Early backlash over Church of England's exclusive right to perform marriages in South Australia

A wedding party outside a cottage in Coromandel Valley, about 1910.
Image courtesy State Library of South Australia
At the very start of the province, only Church of England clergy could perform marriages in South Australia. This upset Protestant Dissenters who were anxious that the Church of England would not be the established state church of South Australia.
The founders had wanted to make South Australia the first British colony not to have state support of religion. But, when the South Australia Act went through the British parliament, the House of Lords inserted a “chaplaincy clause” giving the crown the power to power to appoint “Chaplains and Clergymen of the Established Church of England or Scotland within South Australia.”
Only two chaplains were appointed this way and the clause was dropped with the passing of the South Australia Act 1838.
The Dissenters were satisfied when colony’s first Marriage Act 1842 extended authority to perform weddings to other Protestant (Congregational, Baptist, Methodist etc) ministers and to rabbis, who had to seek a licence for each marriage performed. Priests of the Roman Catholic Church got the same right in 1844.
Civil registration was allowed from 1842, and previous marriages were legalised.
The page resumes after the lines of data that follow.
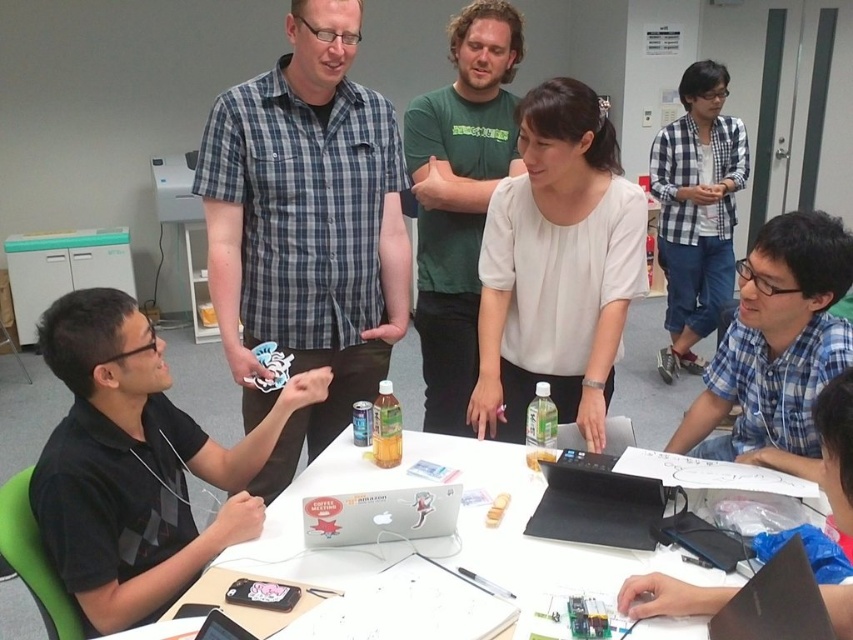
Question: Which point is farther to the camera?

Choices:
 (A) blue plaid shirt at center
 (B) blue plaid shirt at lower right
 (C) green cotton shirt at center

Answer: (C)

Question: Which point appears farthest from the camera in this image?

Choices:
 (A) (x=466, y=19)
 (B) (x=273, y=88)
 (C) (x=454, y=486)
 (D) (x=323, y=472)

Answer: (A)

Question: Can you confirm if blue plaid shirt at center is wider than white paper at center?

Choices:
 (A) yes
 (B) no

Answer: (B)

Question: Based on their relative distances, which object is nearer to the black matte shirt at left?

Choices:
 (A) green cotton shirt at center
 (B) checkered fabric shirt at upper right
 (C) silver metallic laptop at center

Answer: (C)

Question: Is checkered fabric shirt at upper right wider than blue plaid shirt at lower right?

Choices:
 (A) no
 (B) yes

Answer: (B)

Question: Is blue plaid shirt at center closer to the viewer compared to silver metallic laptop at center?

Choices:
 (A) no
 (B) yes

Answer: (A)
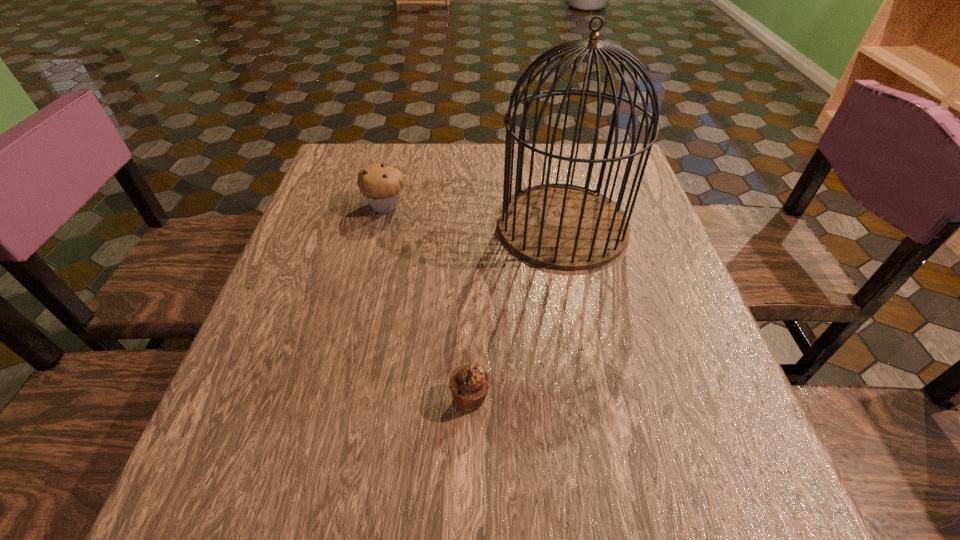
The height and width of the screenshot is (540, 960). I want to click on the tallest object, so click(x=567, y=227).

Identify the location of the rightmost object. (567, 227).

The width and height of the screenshot is (960, 540). In order to click on the leftmost object in this screenshot , I will do (381, 185).

Identify the location of the left muffin. (381, 185).

Identify the location of the nearer muffin. This screenshot has width=960, height=540. (469, 384).

The height and width of the screenshot is (540, 960). I want to click on the second object from left to right, so click(469, 384).

Identify the location of free space located at the door of the rightmost object. (430, 225).

Image resolution: width=960 pixels, height=540 pixels. Identify the location of vacant area located at the door of the rightmost object. (430, 225).

The height and width of the screenshot is (540, 960). What are the coordinates of `vacant region located 0.060m at the door of the rightmost object` in the screenshot? It's located at (472, 225).

You are a GUI agent. You are given a task and a screenshot of the screen. Output one action in this format:
    pyautogui.click(x=<x>, y=<y>)
    Task: Click on the vacant position located on the front of the left muffin
    This screenshot has height=540, width=960.
    Given the screenshot: What is the action you would take?
    pyautogui.click(x=370, y=269)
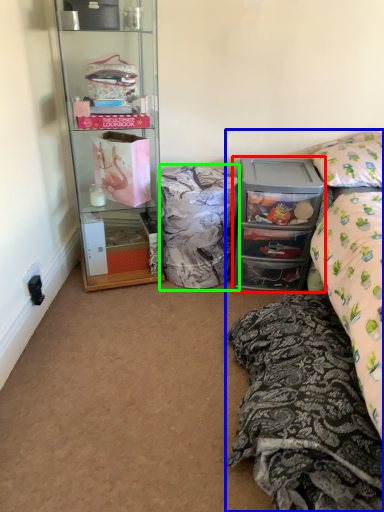
Question: Which is farther away from cabinetry (highlighted by a red box)? bed (highlighted by a blue box) or material (highlighted by a green box)?

Choices:
 (A) bed
 (B) material

Answer: (A)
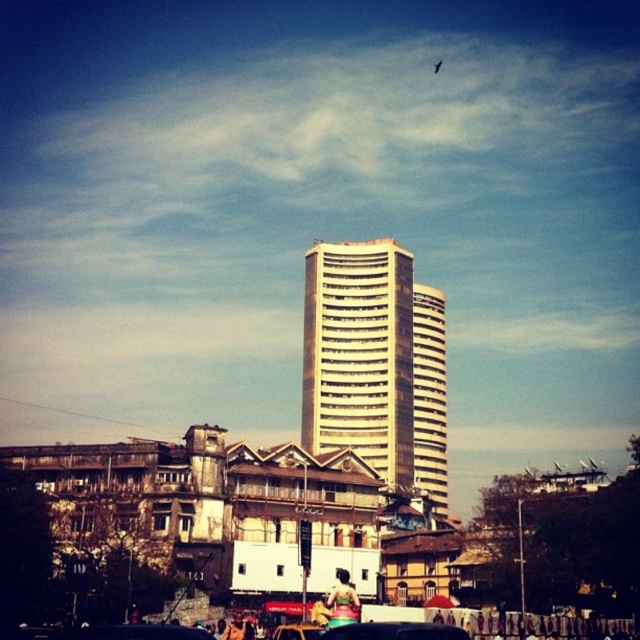
You are standing on the sidewalk in front of the skyscraper and see both the metallic silver car at center and the metallic gold car at center. Which car is positioned higher in the image?

The metallic silver car at center is positioned higher than the metallic gold car at center in the image.

You are standing at the entrance of the older, lowrise buildings in the foreground and want to take a photo of the white glossy building at center. Based on its position, which direction should you face to capture it in your view?

The white glossy building at center is located at point (376, 364), which means it is positioned centrally in the image. Since you are at the entrance of the older, lowrise buildings in the foreground, facing towards the center of the image would direct you toward the white glossy building at center.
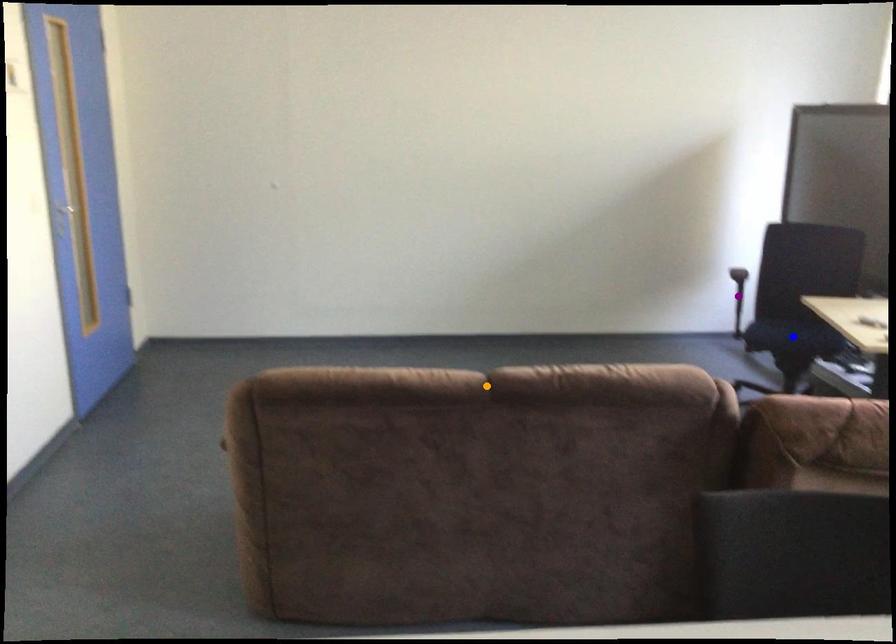
Order these from nearest to farthest:
orange point, blue point, purple point

purple point, blue point, orange point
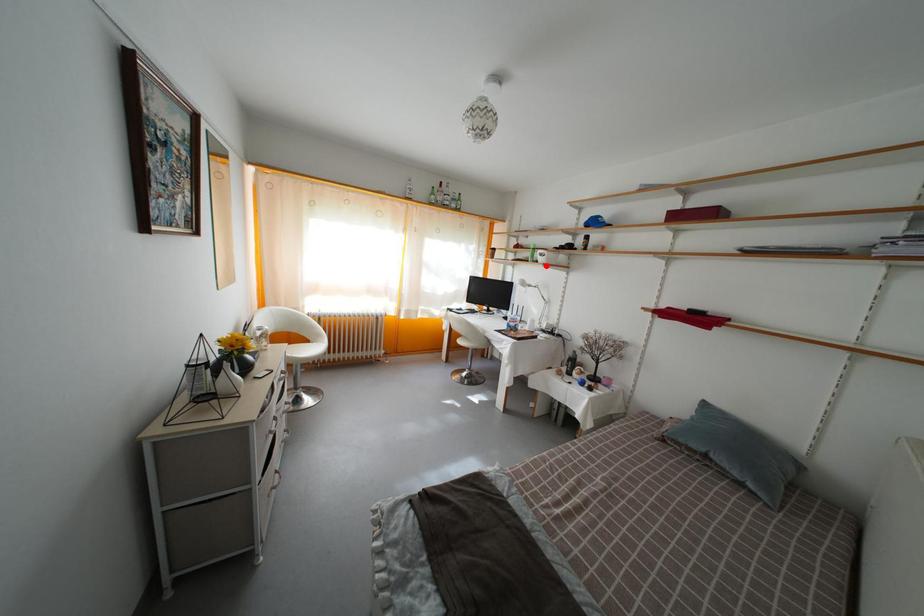
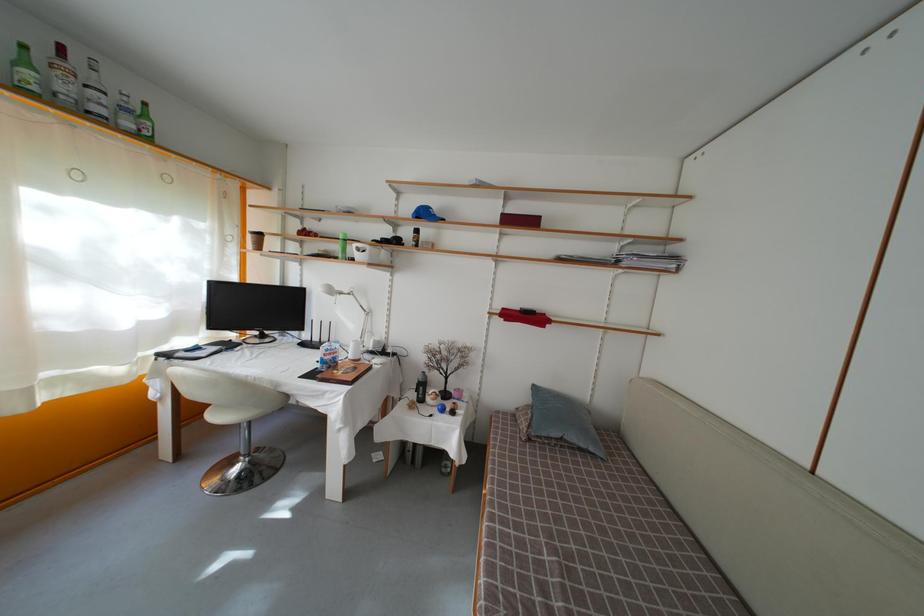
Question: A red point is marked in image1. In image2, is the corresponding 3D point closer to the camera or farther? Reply with the corresponding letter.

Choices:
 (A) The corresponding 3D point is closer.
 (B) The corresponding 3D point is farther.

Answer: (B)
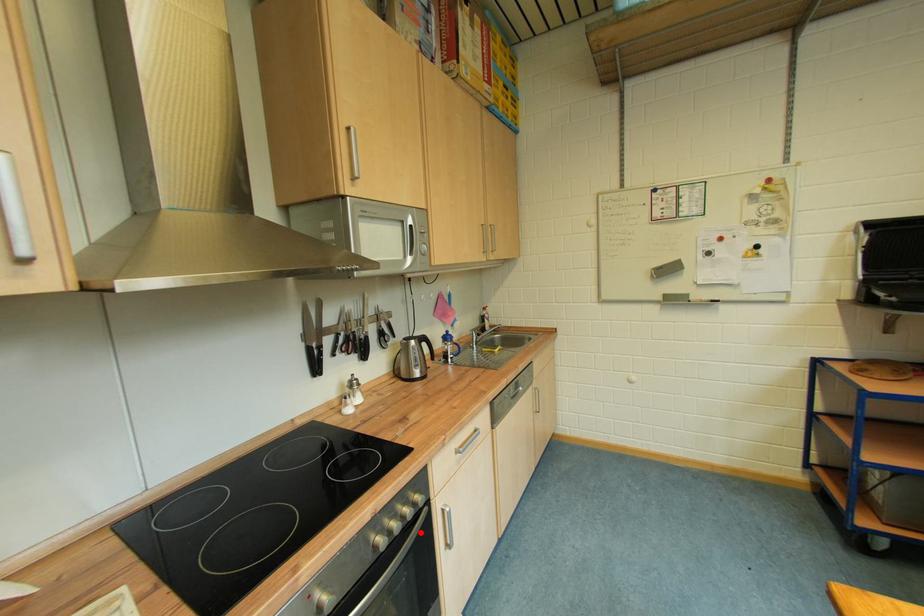
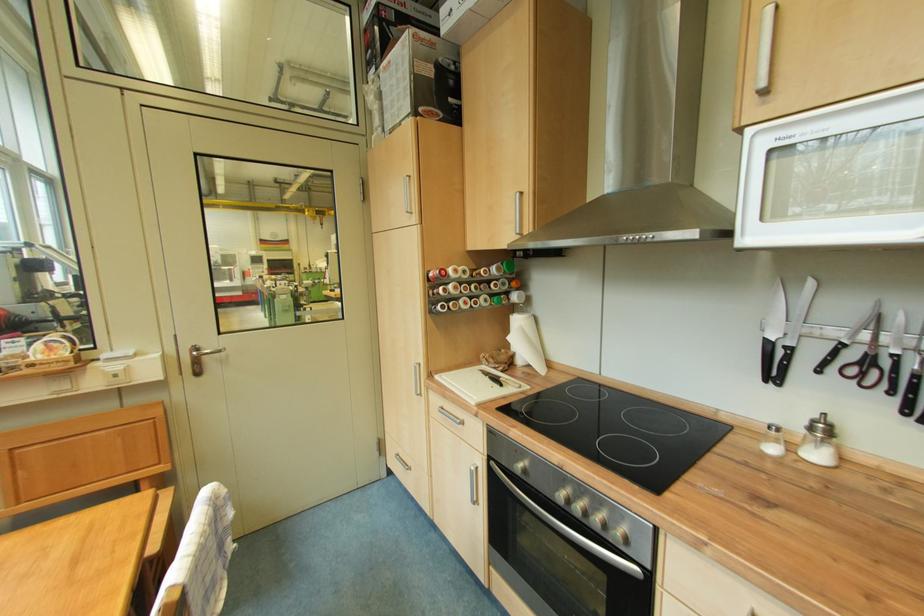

The scarcity of clergy prompted Marriage Act (1852, 1867) allowing civil marriage.
The Deceased Wife’s Sister Act 1870, permitting a widower to marry his sister-in-law, was an ongoing controversy: the British crown disallowed the four bills passed by the South Australian parliament on this matter from 1857. Marriage for a woman to her deceased husband’s brother was legalised in South Australia in 1925.